One Letter Makes All the Difference

2 min read

As if different pronunciations for the same spelling (read/read) weren’t tricky enough, there are many sets of words in the English language that are different by just one letter. These words typically have different meanings, but often sound the same. Take “peal” and “peel” — “peal” is used to describe a loud ringing of bells, while “peel” is something you do to an apple before baking it. Though ever-so-slight, this one-letter change completely alters the meaning of the word.

Stationary/Stationery

Which would make for better exercise equipment — a “stationary” bike or a “stationery” bike? The first option will get you in shape, the second option might be better suited for a mail carrier. “Stationary” with an “a” describes something that is not moving. “Stationery” with an “e” can be used interchangeably with writing paper, envelopes, and other writing materials. Try this memory trick: A capital “A” looks like someone standing firm on both legs, just like they would if they were “stationary.”

Bases/Basis

Whether describing the trunks of trees in the backyard or the checkpoints on a baseball diamond, the word “bases” is the correct choice. “Bases” is the plural form of “base,” used most commonly to describe the lowest part of something. “Basis” has a somewhat similar meaning, but the words are not interchangeable. “Basis” refers to the underlying foundation for an idea, or can be used to describe how often something must be done (e.g. “on a regular basis”).

Decent/Descent

It’s no wonder the English language can be confusing at times. The phrase, “He had a decent descent,” makes perfect sense but could describe two completely different situations — either a hiker enjoying their journey down a mountainside, or a moral ancestry.

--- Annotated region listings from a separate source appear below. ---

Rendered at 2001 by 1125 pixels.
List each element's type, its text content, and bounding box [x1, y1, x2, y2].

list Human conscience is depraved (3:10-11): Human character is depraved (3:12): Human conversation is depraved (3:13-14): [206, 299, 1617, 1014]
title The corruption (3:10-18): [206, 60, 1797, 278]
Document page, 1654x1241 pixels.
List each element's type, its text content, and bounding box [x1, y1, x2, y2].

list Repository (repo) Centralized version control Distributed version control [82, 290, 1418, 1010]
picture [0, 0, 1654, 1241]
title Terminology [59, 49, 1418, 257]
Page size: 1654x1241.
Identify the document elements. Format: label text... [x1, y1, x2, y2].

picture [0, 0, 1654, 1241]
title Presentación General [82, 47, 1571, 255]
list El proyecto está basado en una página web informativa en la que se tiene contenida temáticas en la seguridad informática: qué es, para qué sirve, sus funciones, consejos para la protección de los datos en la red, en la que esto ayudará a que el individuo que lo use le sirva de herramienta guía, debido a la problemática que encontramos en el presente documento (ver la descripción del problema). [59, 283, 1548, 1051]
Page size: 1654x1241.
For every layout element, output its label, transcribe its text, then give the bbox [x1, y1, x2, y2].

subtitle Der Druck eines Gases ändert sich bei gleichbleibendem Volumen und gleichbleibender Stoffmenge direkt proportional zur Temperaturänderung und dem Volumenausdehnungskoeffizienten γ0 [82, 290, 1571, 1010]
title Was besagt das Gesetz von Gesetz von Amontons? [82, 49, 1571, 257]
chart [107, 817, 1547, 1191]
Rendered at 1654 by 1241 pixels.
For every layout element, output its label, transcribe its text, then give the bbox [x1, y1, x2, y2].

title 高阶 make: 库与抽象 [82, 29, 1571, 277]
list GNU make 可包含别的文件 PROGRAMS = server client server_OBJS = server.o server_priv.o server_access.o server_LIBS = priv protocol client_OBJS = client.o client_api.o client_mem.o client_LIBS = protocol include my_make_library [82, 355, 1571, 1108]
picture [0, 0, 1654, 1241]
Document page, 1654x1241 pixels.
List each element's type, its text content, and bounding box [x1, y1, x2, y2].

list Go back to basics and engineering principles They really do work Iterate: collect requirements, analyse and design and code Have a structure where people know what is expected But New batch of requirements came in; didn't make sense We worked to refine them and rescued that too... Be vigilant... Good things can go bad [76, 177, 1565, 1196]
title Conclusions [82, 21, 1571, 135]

“Decent” is best described as “acceptable” or “satisfactory” but can also be used to say that a person has moral behavior (e.g. “a decent person”). “Descent” also has multiple meanings. It describes heading on a downward slope, or lineage in ancestry (e.g. “of French descent”), or even an attack on something (as in “descent on”).  

Altar/Alter

A soon-to-be-bride will “alter” her wedding gown before she meets her partner at the “altar.” An altar is a type of structure significant in religious worship, whether for burning incense or reciting wedding vows. To alter something is to change it.

Vain/Vein

Some might remember the story of Narcissus in Greek mythology. In Greek mythology, the hunter Narcissus, known for his beauty, fell in love with his reflection and pined away until he died and turned into a flower. Narcissus was “vain,” just as in the popular Carly Simon song, “You’re So Vain.” “Vein” with an “e” is used in biology to describe the tubes that carry blood through our bodies. The “e” word is also used to describe fractures in rocks that contain minerals.

Faun/Fawn

To see a “fawn” running through a meadow is normal, but to see a “faun” would be pretty improbable. From Roman mythology, a faun is half-human and half-goat, similar to the Satyrs of Greek mythology. A fawn is a name for a baby deer during its first year of life. Fawn is also a light yellow-brown color.